In diesem Klassenraum gehen Zettel und Geburtstagseinladungen an Tschick und Maik vorüber, derweil auf den Klassenzimmertischen laut Smartphones brummen - ein technologischer Widerstreit und Kommunikationsanachronismus - in diesem Klassenzimmer verliebt sich Maik, einfallslos wie er ist, in den Schulschwarm. Dass er aber durchaus was drauf hat, zeigt er mit einem unbedarften Porträt seiner alkoholkranken Mutter, das er der Klasse vorträgt, die ihn daraufhin endgültig als Psycho abstempelt. Außerhalb des Klassenzimmers, unterwegs mit Tschick im Nirgendwo, verliebt sich Maik in die stinkende Ausreißerin Isa (Nicole Mercedes Müller).

In der ersten Klassenzimmer-Sequenz ist Maik noch der typische abgestumpfte Heranwachsende. Im Laufe des Films jedoch besinnt er sich auf sich selbst, kommt zu sich, lässt Probleme an sich heran, weil die Playstation in der brandenburgischen Einöde weit entfernt ist und Tschick ihm nach einer Stunde Fahrt im abgeranzten Lada das Handy aus der Hand reist und aus dem fahrenden Auto wirft, wie es viele Eltern wohl auch gerne hin und wieder tun möchten. Tschick aber ist nicht die schlimmste Version dessen geworden, was er leicht hätte werden können: ein Film, den nur Eltern und Lehrer gut finden, und in den Schüler hineingezehrt werden müssen. Das könnte freilich immer noch passieren, weil Tschick auch die Verfilmung eines Buches ist, das von Schülern im Deutschunterricht gelesen werden musste, nicht gelesen werden wollte. Die Schüler, die Briefe* an den Autor und eigene Tschick-Kapitel schreiben mussten, sollen sich jetzt den Film anschauen. Sie sollten es tun, aber ob sie es werden?

Ob das jetzt klug ist, auch den Film mit dem so buchtypischen geschwungenen Tschick-Zug zu bewerben und damit womöglich eine ganze Zuschauer-Sparte zu verschrecken, denen das Buch aufgezwungen wurde? Ein blödes Marketing-Dilemma. Der Trailer fährt eine klügere Strategie.
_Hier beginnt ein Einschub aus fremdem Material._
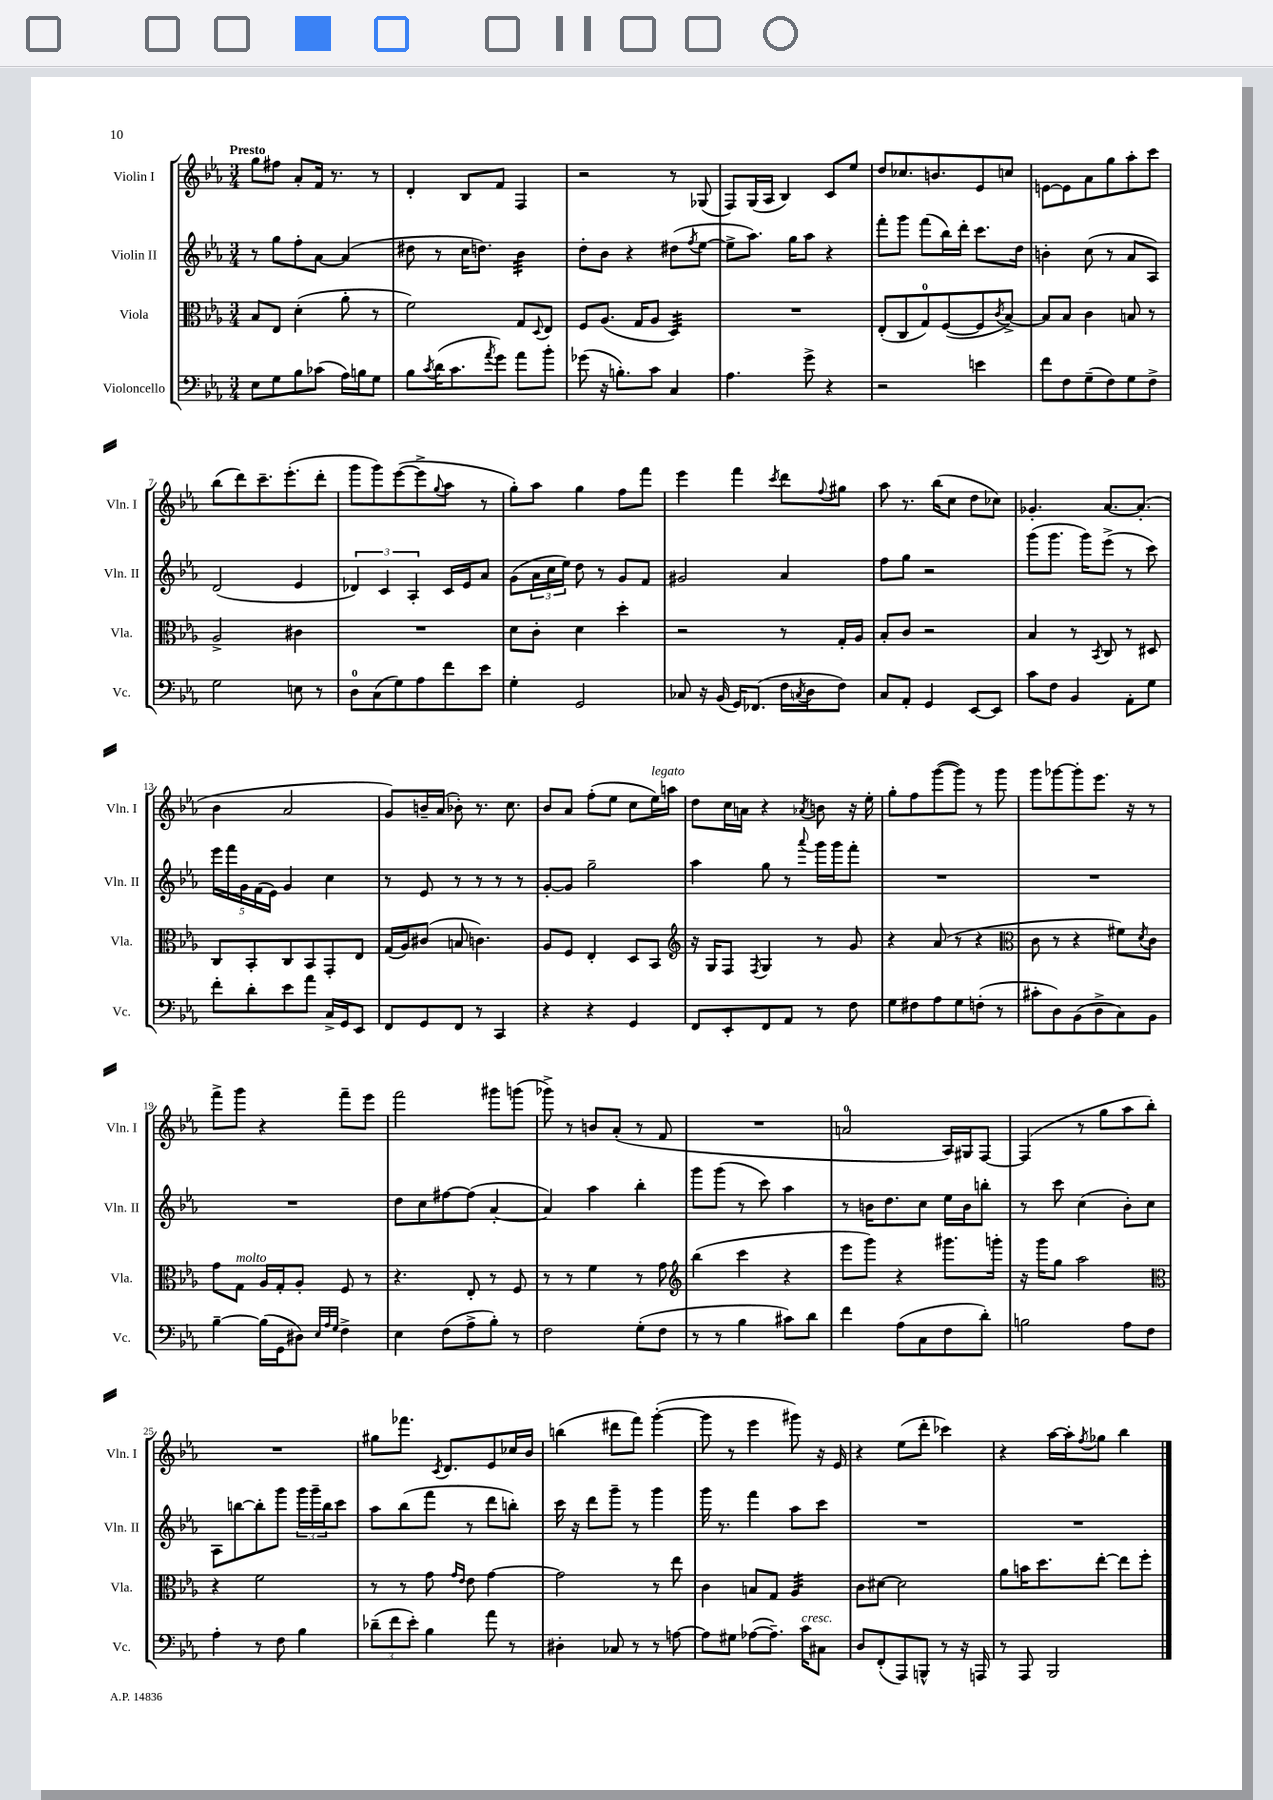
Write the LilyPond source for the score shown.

<<
\new StaffGroup <<
\new Staff = "s0" \with { instrumentName = "Violin I" shortInstrumentName = "Vln. I" } {
    \clef treble \key ees \major \numericTimeSignature \time 3/4 \tempo "Presto"
    g''8 fis''8 aes'8-. f'16 r8. r8 |
    d'4-. bes8 f'8 f4 |
    r2 r8 ges8( |
    f8) g16( aes16 bes4) c'8 ees''8 |
    d''8 ces''8. b'8. ees'8 c''8 |
    e'8~ e'8 aes'8 g''8 aes''8-. c'''8 |
    bes''8( d'''8) c'''8.-- ees'''8.-.( d'''8-. |
    g'''8 g'''8) ees'''8~( ees'''8-> \appoggiatura { g''8 } aes''8 r8 |
    g''8-.) aes''8 g''4 f''8 f'''8 |
    ees'''4 f'''4 \acciaccatura { c'''8 } d'''8 \appoggiatura { f''8 } gis''8 |
    aes''8 r8. bes''16( c''8 d''8 ces''8) |
    ges'4.-. aes'8.~ aes'8.-.( |
    bes'4 aes'2 |
    g'8) b'16-- aes'16( bes'8-.) r8. c''8. |
    bes'8 aes'8 f''8-.( ees''8 c''8 ees''16^\markup { \italic "legato" }) a''16 |
    d''8 c''16 a'16 r4 \acciaccatura { aes'8 } b'8 r16 ees''16-. |
    g''8-. f''8 g'''8~( g'''8) r8 g'''8 |
    g'''8 ges'''8~ ges'''8-. ees'''8. r16 r8 |
    f'''8-> g'''8 r4 f'''8-- ees'''8 |
    f'''2 gis'''8 g'''8( |
    ges'''8->) r8 b'8 aes'8-.( r8 f'8 |
    R2. |
    a'2-0 aes16) gis16 f8~ |
    f4( r8 g''8 aes''8 bes''8-.) |
    R2. |
    gis''8 fes'''8. \acciaccatura { c'8 } d'8. ees'8 ces''16 bes'16 |
    b''4( dis'''8 f'''8) g'''4~-.( |
    g'''8 r8 ees'''4 gis'''8) r16 ees'16 |
    r4 ees''8( d'''8-. ces'''4) |
    r4 aes''16~ aes''16-. \acciaccatura { f''8 } ges''8 bes''4 \bar "|." |
}
\new Staff = "s1" \with { instrumentName = "Violin II" shortInstrumentName = "Vln. II" } {
    \clef treble \key ees \major \numericTimeSignature \time 3/4
    r8 g''8 f''8-. aes'8~ aes'4( |
    dis''8 r8 c''16 d''8.) bes'4:32 |
    d''8-. bes'8 r4 dis''8( \acciaccatura { f''8 } ees''8~ |
    ees''8-> aes''8.) g''16 aes''8 r4 |
    f'''8-. g'''8 f'''8( bes''16) d'''16-. c'''8. d''16 |
    b'4-. c''8( r8 aes'8 aes8) |
    d'2( ees'4 |
    \tuplet 3/2 { des'4) c'4 aes4-. } c'16 ees'16 aes'8 |
    g'8( \tuplet 3/2 { aes'16 c''16 ees''16) } d''8 r8 g'8 f'8 |
    gis'2 aes'4 |
    f''8 g''8 r2 |
    g'''8( g'''8. g'''16) ees'''8->( r8 c'''8) |
    \tuplet 5/4 { ees'''16 f'''16 g'16 f'16( ees'16) } g'4 c''4 |
    r8 ees'8 r8 r8 r8 r8 |
    g'8~-. g'8 g''2-- |
    aes''4 g''8 r8 \appoggiatura { aes'''8 } g'''16 g'''16 f'''8-. |
    R2. |
    R2. |
    R2. |
    d''8 c''8 fis''8~ fis''8( aes'4~-. |
    aes'4) aes''4 bes''4-. |
    g'''8 g'''8( r8 c'''8) aes''4 |
    r8 b'16 d''8. c''8 ees''16 b'16 b''8-. |
    r8 c'''8 c''4( bes'8-.) c''8 |
    aes8 b''8~ b''8-. g'''8 \tuplet 3/2 { g'''16 g'''16-- b''16 } c'''8 |
    aes''8 bes''8( f'''8 r8 d'''8 b''8-.) |
    c'''16 r16 d'''8 g'''8-- r8 g'''4 |
    g'''16 r8. f'''4 aes''8 c'''8 |
    R2. |
    R2. \bar "|." |
}
\new Staff = "s2" \with { instrumentName = "Viola" shortInstrumentName = "Vla." } {
    \clef alto \key ees \major \numericTimeSignature \time 3/4
    bes8 ees8 d'4-.( aes'8-. r8 |
    f'2) g8 \appoggiatura { d8 } ees8 |
    f8 aes8.( g16 aes8 d4:32) |
    R2. |
    ees8-.( c8 g8-0) f8~( f8 \acciaccatura { c'8 } bes8~->) |
    bes8 bes8 c'4 b8 r8 |
    aes2-> cis'4 |
    R2. |
    d'8 c'8-. d'4 d''4-. |
    r2 r8 g16-. aes16 |
    bes8-. c'8 r2 |
    bes4 r8 \acciaccatura { bes,8 } c8 r8 dis8 |
    c8 bes,8-. c8 bes,8 g,8-. ees8 |
    g16( aes16) cis'8( b8 c'4.) |
    aes8 f8 ees4-. d8 bes,8 |
    \clef treble r16 g16 f8 \acciaccatura { f8 } g4 r8 g'8 |
    r4 aes'8( r8 r4 |
    \clef alto c'8 r8 r4 fis'8) \acciaccatura { d'8 } c'8 |
    g'8 g8^\markup { \italic "molto" } aes16 g16-. aes8-. f8 r8 |
    r4. ees8-. r8 f8 |
    r8 r8 f'4 r8 g'8 |
    \clef treble bes''4( c'''4 r4 |
    ees'''8 g'''8) r4 gis'''8. g'''16-. |
    r16 g'''16 g''8 aes''2 |
    \clef alto r4 f'2 |
    r8 r8 g'8 \grace { g'16 ees'16 } ees'8 g'4~ |
    g'2 r8 ees''8 |
    c'4 b8 g8 aes4:32 |
    c'8 dis'8~ dis'2 |
    aes'8 b'16 d''8. ees''8~-. ees''8 f''8-. \bar "|." |
}
\new Staff = "s3" \with { instrumentName = "Violoncello" shortInstrumentName = "Vc." } {
    \clef bass \key ees \major \numericTimeSignature \time 3/4
    ees8 g8 bes8 ces'8( aes16) b16 g8 |
    bes8 \acciaccatura { c'8 } d'16( c'8. \acciaccatura { aes'8 } g'8) aes'8 bes'8-. |
    ges'8( r16 b8.-.) c'8 c4 |
    aes4. g'8-> r4 |
    r2 e'4 |
    f'8 f8 g8--( f8) g8 f8-> |
    g2 e8 r8 |
    d8-0 c8( g8) aes8 f'8 ees'8 |
    g4-. g,2 |
    ces8 r16 bes,16( g,16) fes,8.( f16 \acciaccatura { c8 } d16 f8) |
    c8 aes,8-. g,4 ees,8~ ees,8 |
    c'8 f8 bes,4 aes,8-. g8 |
    f'8-. d'8-. ees'8 aes'8 c16-> g,16 ees,8 |
    f,8 g,8 f,8 r8 c,4 |
    r4 r4 g,4 |
    f,8 ees,8-. f,8 aes,8 r8 f8 |
    g8 fis8 aes8 g8 f8-.( r8 |
    cis'8-. d8) bes,8( d8-> c8) bes,8 |
    bes4~-- bes16( g,16 dis8) \grace { ees32 aes32 g32 } f4-> |
    ees4 f8( aes8-> bes8-.) r8 |
    f2 g8-.( f8 |
    r8 r8 bes4 cis'8) d'8 |
    f'4 aes8( c8 f8 d'8-.) |
    b2 aes8 f8 |
    aes4-. r8 f8 bes4 |
    \tuplet 3/2 { des'8--( f'8 ees'8-.) } bes4 aes'8 r8 |
    dis4-. ces8 r8 r8 a8~ |
    a8 gis8 aes8~( aes8.--) c'16^\markup { \italic "cresc." } cis8 |
    d8 f,8-.( aes,,8) b,,8-^ r8 r16 a,,16 |
    r8 aes,,8 bes,,2 \bar "|." |
}
>>
>>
Er sieht aus wie eine Anbiederung an leere Pubertätsheinis, zeigt schlechte Frisuren, einfältige Bartschatten, Hitlerbärte aus Klebeband und Kühe, die Opfer genannt werden, weil Jugendliche eben heute so sprechen, einige von ihnen, vielleicht . Er holt die jungen Zuschauer da ab, wo sie sind und wo Maik vor dem Road-Trip mit Tschick war. Bestenfalls hat Tschick (Film wie Person) auf junge Menschen eine ähnlich transformative Wirkung wie Stand by Me - Das Geheimnis eines Sommers und Tom Sawyer - alles Werke übrigens, die Wolfgang Herrndorf in sein Buch hat mit einfließen lassen.

Und: "[...] Fatih Akin drehte einen Film, der weder eine gediegene Literaturverfilmung ist noch eine auf den Kommerz schielende Bestsellerverfilmung. Entstanden ist eine filmische Lektüre eines Romans, der ein literarisches Roadmovie darstellt." Das sagt Herrndorfs Verleger bei Rowohlt, Michael Töteberg, über den Film, und meint das wahrscheinlich positiv, denn was Besseres konnte dem Film ja kaum geschehen.

4 Könige

Es hat in den letzten Jahren nur wenige wirklich gute oder gut vermarktete deutschsprachige Coming-of-Age-Filme gegeben, der letzte war vielleicht Crazy. Dass Jugendfilme, die schwere Fragen aufwerfen, in Deutschland durchaus erfolgreich sein können, bewies zuletzt die Serie Club der roten Bänder. Die erfolgreichsten Jugendfilme der letzten Jahre aber waren eher solche, die ihrem jugendlichen Publikum zeigten, wie dumm und asozial, abgestumpft und triebversessen es ist. Das Fack ju Göhte des Jahres 2016 ist Verrückt nach Fixi, in dem sich eine Sexpuppe in eine scharfe Braut aus Fleisch und Blut verwandelt, vor allem natürlich Fleisch. Das Fack Ju Göthe des Jahres 2016, also der Film, der diejenigen ins Kino treibt, die er erreichen will und sollte, könnte aber auch Tschick werden. Schön wäre das, denn Tschick ist der Coming-of-Age-Film, den Jugendliche brauchen. Die vertragen doch nicht noch mehr Spott und verbitterte Jugend-Agonie. Und zu alt für Coming-of-Age-Filme ist man selbstredend nie, man versteht sie nur anders.

*Einige dieser Briefe, erzählt Herrndorf in seinem Blog, hat er tatsächlich empfangen.